The Conspicuous Gallantry Decoration was Rhodesia's highest civil decoration and the second-highest award available to members of the armed forces. It was awarded for acts of the highest gallantry and brave conduct of an outstanding order in a non-combatant capacity.

== Institution ==
The award was instituted in 1970 by Presidential Warrant, the first award being made in 1977. The second and final award was made in 1979.

== Medal ==
The medal was a sterling silver circular medal bearing the "wounded lion" device used by the British South Africa Police, highlighted with gold plate; suspended by a V-shaped suspender from a bar bearing the motto RHODESIA, suspended by a scarlet ribbon. The medal was impressed in small capitals with the recipient's name on the rim, and was awarded with a case of issue, miniature medal for wear, and an illuminated certificate.

[LISTED RECORDS]:

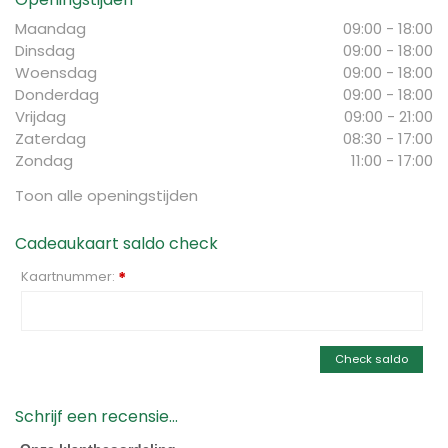
Maandag
09:00 - 18:00
Dinsdag
09:00 - 18:00
Woensdag
09:00 - 18:00
Donderdag
09:00 - 18:00
Vrijdag
09:00 - 21:00
Zaterdag
08:30 - 17:00
Zondag
11:00 - 17:00
Toon alle openingstijden
Cadeaukaart saldo check
Kaartnummer:
*
Check saldo
Schrijf een recensie...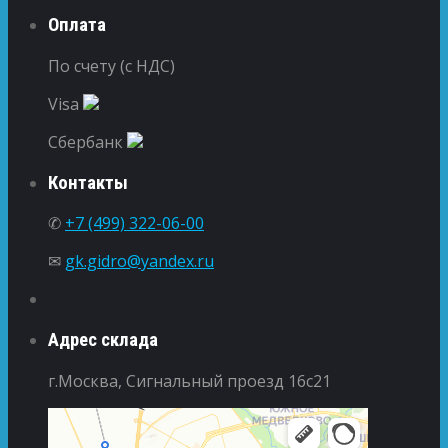
Оплата
По счету (с НДС)
Visa
Сбербанк
Контакты
✆
+7 (499) 322-06-00
✉
gk.gidro@yandex.ru
Адрес склада
г.Москва, Сигнальный проезд 16с21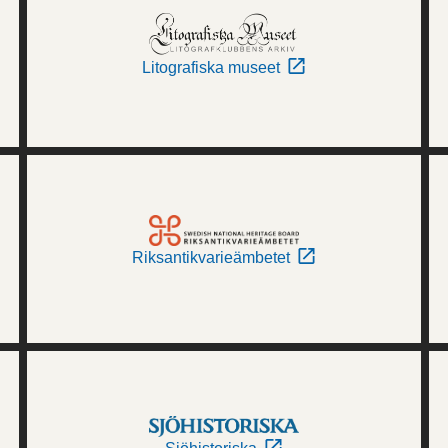
Litografiska museet
Riksantikvarieämbetet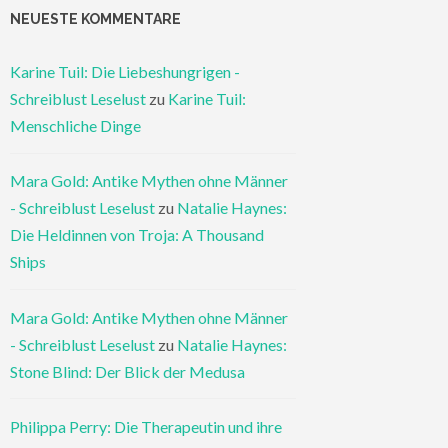
NEUESTE KOMMENTARE
Karine Tuil: Die Liebeshungrigen -
Schreiblust Leselust
zu
Karine Tuil:
Menschliche Dinge
Mara Gold: Antike Mythen ohne Männer
- Schreiblust Leselust
zu
Natalie Haynes:
Die Heldinnen von Troja: A Thousand
Ships
Mara Gold: Antike Mythen ohne Männer
- Schreiblust Leselust
zu
Natalie Haynes:
Stone Blind: Der Blick der Medusa
Philippa Perry: Die Therapeutin und ihre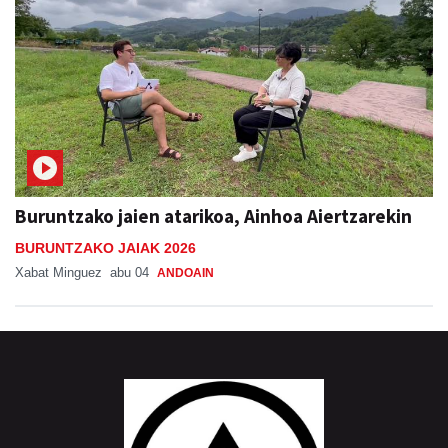
Buruntzako jaien atarikoa, Ainhoa Aiertzarekin
BURUNTZAKO JAIAK 2026
Xabat Minguez
abu 04
ANDOAIN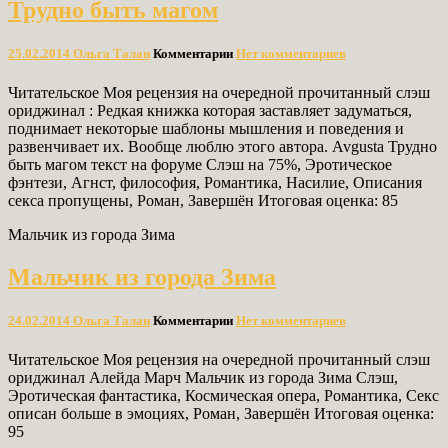
Трудно быть магом
25.02.2014
Ольга Талан
Комментарии
Нет комментариев
Читательское Моя рецензия на очередной прочитанный слэш
ориджинал : Редкая книжка которая заставляет задуматься,
поднимает некоторые шаблоны мышления и поведения и
развенчивает их. Вообще люблю этого автора. Avgusta Трудно
быть магом текст на форуме Слэш на 75%, Эротическое
фэнтези, Агнст, философия, Романтика, Насилие, Описания
секса пропущены, Роман, Завершён Итоговая оценка: 85
Мальчик из города Зима
Мальчик из города Зима
24.02.2014
Ольга Талан
Комментарии
Нет комментариев
Читательское Моя рецензия на очередной прочитанный слэш
ориджинал Алейда Марч Мальчик из города Зима Слэш,
Эротическая фантастика, Космическая опера, Романтика, Секс
описан больше в эмоциях, Роман, Завершён Итоговая оценка:
95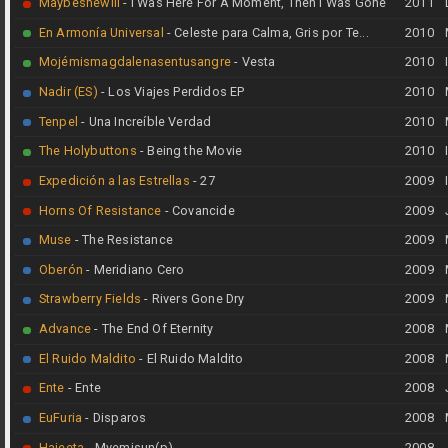
Maybeshewill
- I Was Here For A Moment, Then I Was Gone
2011
En Armonía Universal
- Celeste para Calma, Gris por Te...
2010
Mojémismagdalenasentusangre
- Vesta
2010
Nadir (ES)
- Los Viajes Perdidos EP
2010
Tenpel
- Una Increíble Verdad
2010
The Holybuttons
- Being the Movie
2010
Expedición a las Estrellas
- 27
2009
Horns Of Resistance
- Covancide
2009
Muse
- The Resistance
2009
Oberón
- Meridiano Cero
2009
Strawberry Fields
- Rivers Gone Dry
2009
Advance
- The End Of Eternity
2008
El Ruido Maldito
- El Ruido Maldito
2008
Ente
- Ente
2008
EuFuria
- Disparos
2008
Haieeta
- Mvemjsun(p)
2008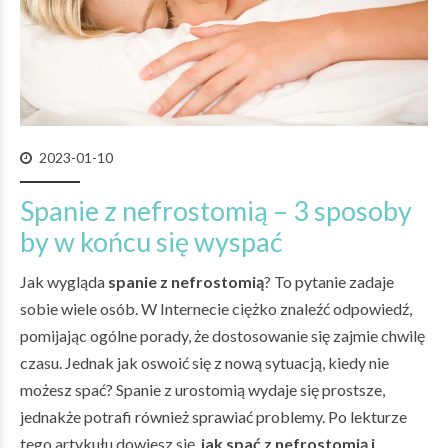
2023-01-10
Spanie z nefrostomią – 3 sposoby
by w końcu się wyspać
Jak wygląda
spanie z nefrostomią
? To pytanie zadaje
sobie wiele osób. W Internecie ciężko znaleźć odpowiedź,
pomijając ogólne porady, że dostosowanie się zajmie chwilę
czasu. Jednak jak oswoić się z nową sytuacją, kiedy nie
możesz spać? Spanie z urostomią wydaje się prostsze,
jednakże potrafi również sprawiać problemy. Po lekturze
tego artykułu dowiesz się,
jak spać z nefrostomią
i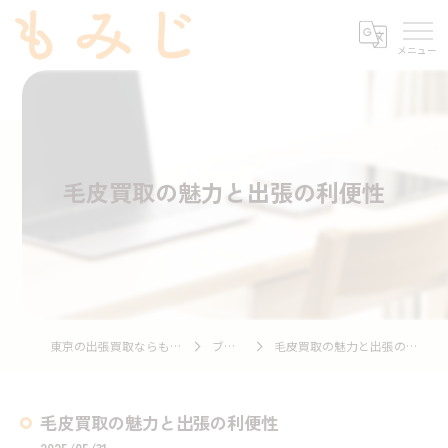
毛皮買取の魅力と出張の利便性
東京の出張買取ならもみじ
ブログ
毛皮買取の魅力と出張の利便性
毛皮買取の魅力と出張の利便性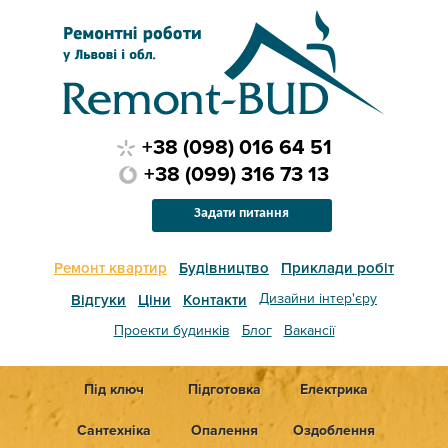
+38 (098) 016 64 51
+38 (099) 316 73 13
Задати питання
Ремонт квартир
Будівництво
Приклади робіт
Дизайни інтер'єру
Відгуки
Ціни
Контакти
Проекти будинків
Блог
Вакансії
Під ключ
Підготовка
Електрика
Сантехніка
Опалення
Оздоблення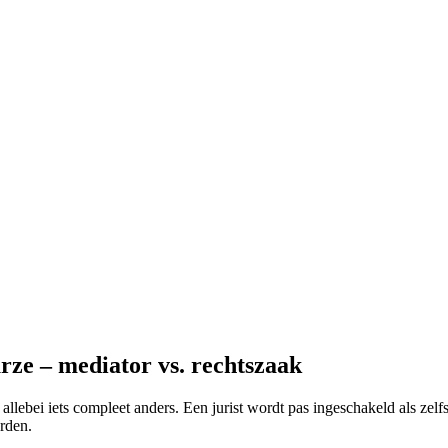
rze – mediator vs. rechtszaak
 allebei iets compleet anders. Een jurist wordt pas ingeschakeld als zel
rden.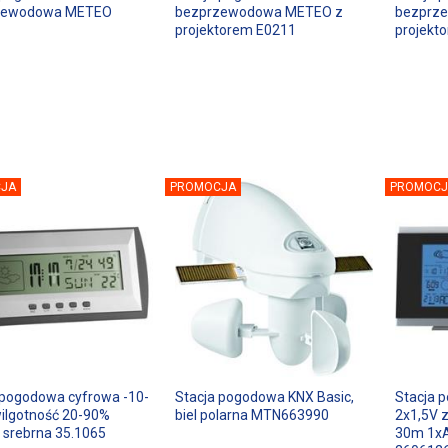
zewodowa METEO
bezprzewodowa METEO z
bezprz
projektorem E0211
projekt
JA
PROMOCJA
PROMOCJ
 pogodowa cyfrowa -10-
Stacja pogodowa KNX Basic,
Stacja 
wilgotność 20-90%
biel polarna MTN663990
2x1,5V z
srebrna 35.1065
30m 1x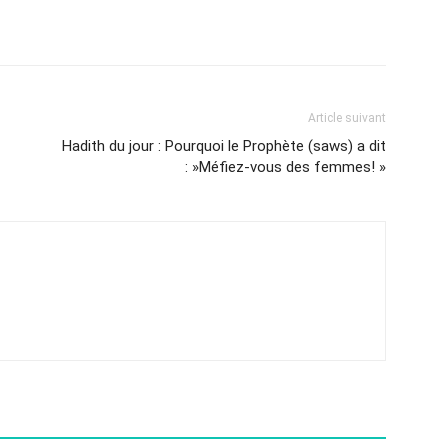
Article suivant
Hadith du jour : Pourquoi le Prophète (saws) a dit
: »Méfiez-vous des femmes! »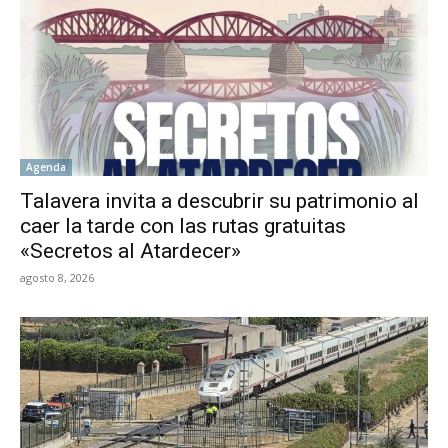
Agenda
Talavera invita a descubrir su patrimonio al
caer la tarde con las rutas gratuitas
«Secretos al Atardecer»
agosto 8, 2026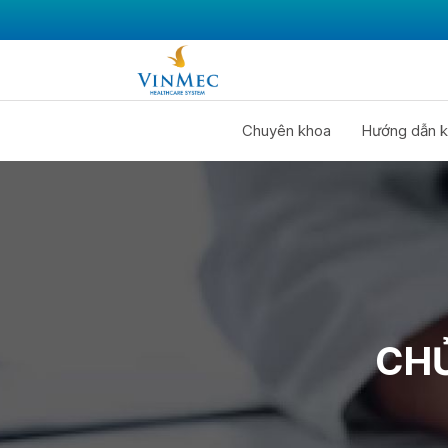
Chuyên khoa
Hướng dẫn k
CHỦ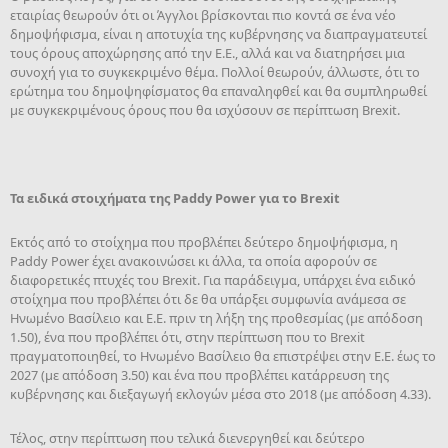
εταιρίας θεωρούν ότι οι Άγγλοι βρίσκονται πιο κοντά σε ένα νέο
δημοψήφισμα, είναι η αποτυχία της κυβέρνησης να διαπραγματευτεί
τους όρους αποχώρησης από την Ε.Ε., αλλά και να διατηρήσει μια
συνοχή για το συγκεκριμένο θέμα. Πολλοί θεωρούν, άλλωστε, ότι το
ερώτημα του δημοψηφίσματος θα επαναληφθεί και θα συμπληρωθεί
με συγκεκριμένους όρους που θα ισχύσουν σε περίπτωση Brexit.
Τα ειδικά στοιχήματα της Paddy
Power
για το Brexit
Εκτός από το στοίχημα που προβλέπει δεύτερο δημοψήφισμα, η
Paddy Power έχει ανακοινώσει κι άλλα, τα οποία αφορούν σε
διαφορετικές πτυχές του Brexit. Για παράδειγμα, υπάρχει ένα ειδικό
στοίχημα που προβλέπει ότι δε θα υπάρξει συμφωνία ανάμεσα σε
Ηνωμένο Βασίλειο και Ε.Ε. πριν τη λήξη της προθεσμίας (με απόδοση
1.50), ένα που προβλέπει ότι, στην περίπτωση που το Brexit
πραγματοποιηθεί, το Ηνωμένο Βασίλειο θα επιστρέψει στην Ε.Ε. έως το
2027 (με απόδοση 3.50) και ένα που προβλέπει κατάρρευση της
κυβέρνησης και διεξαγωγή εκλογών μέσα στο 2018 (με απόδοση 4.33).
Τέλος, στην περίπτωση που τελικά διενεργηθεί και δεύτερο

[WORK REQUEST]:
In the text on the Conspicuous Gallantry Decoration, when was the first award made?

[TASK RESULT]:
1977